ニュースイッチ

研究開発経費などの認識、北大・九大など第2Gで悪化顕著

科学技術・学術政策研究所(NISTEP)は、研究開発経費の確保などに関する認識が、北海道大学や九州大学など論文数シェアで5―18位の「研究大学第2グループ(G)」14校において特に悪化していることを明らかにした。評価点は平均よりも高いが、前年の点からの下げ幅が大きい。大学間格差が指摘される中で研究マインドの推移が注視される。

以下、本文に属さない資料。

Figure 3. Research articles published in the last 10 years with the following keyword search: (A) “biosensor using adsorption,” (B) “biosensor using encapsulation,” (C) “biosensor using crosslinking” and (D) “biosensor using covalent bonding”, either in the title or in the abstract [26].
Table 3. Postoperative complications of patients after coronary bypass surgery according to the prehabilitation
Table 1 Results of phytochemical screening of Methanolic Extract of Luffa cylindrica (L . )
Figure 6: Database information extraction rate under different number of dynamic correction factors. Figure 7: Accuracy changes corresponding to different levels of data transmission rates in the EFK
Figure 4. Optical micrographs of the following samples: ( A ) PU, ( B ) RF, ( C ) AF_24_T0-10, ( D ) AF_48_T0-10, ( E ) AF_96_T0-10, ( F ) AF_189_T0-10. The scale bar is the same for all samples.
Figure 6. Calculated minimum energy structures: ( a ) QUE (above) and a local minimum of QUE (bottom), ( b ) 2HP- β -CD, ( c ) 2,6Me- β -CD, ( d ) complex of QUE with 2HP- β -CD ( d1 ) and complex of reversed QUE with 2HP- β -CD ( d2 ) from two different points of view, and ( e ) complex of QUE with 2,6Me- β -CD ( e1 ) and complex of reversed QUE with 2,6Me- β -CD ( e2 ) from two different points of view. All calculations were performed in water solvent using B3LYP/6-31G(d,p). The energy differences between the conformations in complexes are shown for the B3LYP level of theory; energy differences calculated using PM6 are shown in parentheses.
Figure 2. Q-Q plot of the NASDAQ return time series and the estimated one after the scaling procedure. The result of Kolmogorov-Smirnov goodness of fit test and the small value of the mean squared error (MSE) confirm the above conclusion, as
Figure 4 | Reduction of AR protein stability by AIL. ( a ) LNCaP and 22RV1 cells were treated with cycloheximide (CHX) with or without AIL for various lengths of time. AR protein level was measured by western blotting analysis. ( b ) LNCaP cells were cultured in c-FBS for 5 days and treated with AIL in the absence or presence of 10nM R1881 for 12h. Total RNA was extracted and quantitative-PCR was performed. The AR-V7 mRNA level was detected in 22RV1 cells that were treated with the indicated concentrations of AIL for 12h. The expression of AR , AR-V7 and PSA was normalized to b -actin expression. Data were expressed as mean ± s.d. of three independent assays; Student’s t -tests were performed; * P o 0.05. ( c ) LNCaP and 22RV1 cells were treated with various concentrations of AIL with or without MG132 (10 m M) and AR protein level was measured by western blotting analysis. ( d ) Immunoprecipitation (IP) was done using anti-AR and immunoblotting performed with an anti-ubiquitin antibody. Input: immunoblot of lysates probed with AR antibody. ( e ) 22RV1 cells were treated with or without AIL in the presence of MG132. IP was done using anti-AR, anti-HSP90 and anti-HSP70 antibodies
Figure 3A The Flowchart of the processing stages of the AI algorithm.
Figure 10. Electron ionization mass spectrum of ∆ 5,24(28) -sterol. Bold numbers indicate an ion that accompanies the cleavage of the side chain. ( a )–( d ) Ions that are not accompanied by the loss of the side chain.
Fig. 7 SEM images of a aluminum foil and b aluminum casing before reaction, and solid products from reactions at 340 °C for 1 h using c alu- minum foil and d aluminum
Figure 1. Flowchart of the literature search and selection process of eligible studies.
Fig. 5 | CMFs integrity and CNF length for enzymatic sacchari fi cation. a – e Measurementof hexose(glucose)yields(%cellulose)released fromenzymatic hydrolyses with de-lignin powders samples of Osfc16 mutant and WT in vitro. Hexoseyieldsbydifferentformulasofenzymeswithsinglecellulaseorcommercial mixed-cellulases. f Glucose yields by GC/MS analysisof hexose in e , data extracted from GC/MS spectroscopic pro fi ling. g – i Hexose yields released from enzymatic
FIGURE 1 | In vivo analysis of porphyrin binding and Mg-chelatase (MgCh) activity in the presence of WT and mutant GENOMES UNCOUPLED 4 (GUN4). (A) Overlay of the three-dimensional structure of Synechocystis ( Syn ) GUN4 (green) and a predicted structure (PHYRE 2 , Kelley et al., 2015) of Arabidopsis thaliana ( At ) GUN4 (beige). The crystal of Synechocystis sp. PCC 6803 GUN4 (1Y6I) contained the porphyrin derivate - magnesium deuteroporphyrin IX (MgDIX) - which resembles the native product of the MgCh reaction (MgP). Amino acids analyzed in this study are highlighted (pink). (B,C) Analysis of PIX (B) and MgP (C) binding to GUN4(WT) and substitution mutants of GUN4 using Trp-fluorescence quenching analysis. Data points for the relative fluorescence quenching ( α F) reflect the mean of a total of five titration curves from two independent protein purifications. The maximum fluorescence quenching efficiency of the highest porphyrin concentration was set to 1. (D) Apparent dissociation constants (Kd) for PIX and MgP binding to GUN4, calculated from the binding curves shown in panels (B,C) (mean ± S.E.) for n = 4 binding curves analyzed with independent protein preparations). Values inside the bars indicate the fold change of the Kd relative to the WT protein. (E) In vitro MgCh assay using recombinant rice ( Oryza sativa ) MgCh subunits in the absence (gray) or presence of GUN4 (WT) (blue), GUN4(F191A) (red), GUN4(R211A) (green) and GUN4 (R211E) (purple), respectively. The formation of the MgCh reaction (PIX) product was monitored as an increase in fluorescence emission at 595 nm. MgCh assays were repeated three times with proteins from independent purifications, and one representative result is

NISTEPは研究者のマインドを計る総合意識調査を2021―25年に継続実施している。日本全体の論文数におけるシェアが0・05%以上ある国公私立181大学の研究者から研究環境や大学経営などへの認識を6段階で評価してもらい、ポイント変換して集計している。同調査では論文数シェアで大学を分類し、第1Gは東京大学などの上位4校、第2Gは14校、第3Gが26校、第4Gは137校。22年の調査では第2Gでの認識悪化が顕著だった。

例えば「研究開発の基盤的経費を十分に確保できているか」の設問では第1Gが10点満点中3・6で対前年0・1ポイント減だったのに対し、第2Gは2・7で0・5ポイント減。第3Gは3・0で0・3ポイント減、第4Gは3・9で0・2ポイント減だった。競争的経費などの確保の設問では第1Gが同5・0で0・1ポイント減、第2Gは4・6で0・5ポイント減、第3Gは4・2で0・4ポイント減、第4Gは4・3で増減なしだった。

設問全体では第1Gが平均よりも評価が大幅に高い。特に「大学経営の分析能力を持っているか」の設問では第1Gは6・8で第2Gは5・3。第1Gと平均値は5・2と1・6点の差がある。

研究力は大学の資金獲得力につながる。大学の論文数シェアは研究者のマインドとも連動する。第1Gと第2Gの計18大学のうち半数は国際卓越研究大学制度に応募した。同制度に選ばれた数校は国から重点投資を受ける。第1Gと第2Gの差はより大きくなる可能性がある。大学ごとの違いや競争はあるものの大学間格差が指摘される中で、どの程度の差が許容されるか推し量る指標として注視される。

日刊工業新聞 2023年04月21日
小寺貴之
小寺貴之 Kodera Takayuki 編集局科学技術部 記者
NISTEP調査は現状を可視化するためのもので、解釈や課題の解決策を考えるのは政策当局になります。大学グループ間で差の大きかった、大学自身の経営分析能力についての設問では100点満点換算で第1―4Gが68点、53点、47点、46点と22点の差がありました。これを大きいと見るのか、こんなものかと見るのか。立場によって変わります。45点以上なら概ね十分、55点なら十分と認識されます。大学には個性があり、抱える課題はそれぞれなので、それぞれに解決策が必要と報告されました。資金面では第2Gのマインド下げ幅が大きく、今後研究大学の中でも明暗が分かれていくのではないか。その兆候が見えているのではないかと思います。この定点調査では2021-25年は同じ研究者に質問し続けるので、24年に稼働する国際卓越研究大学の前後を比較できます。文科省は集中投資も研究基盤の底上げも施策を打ち出してはいます。その効果が観測できるか注視されます。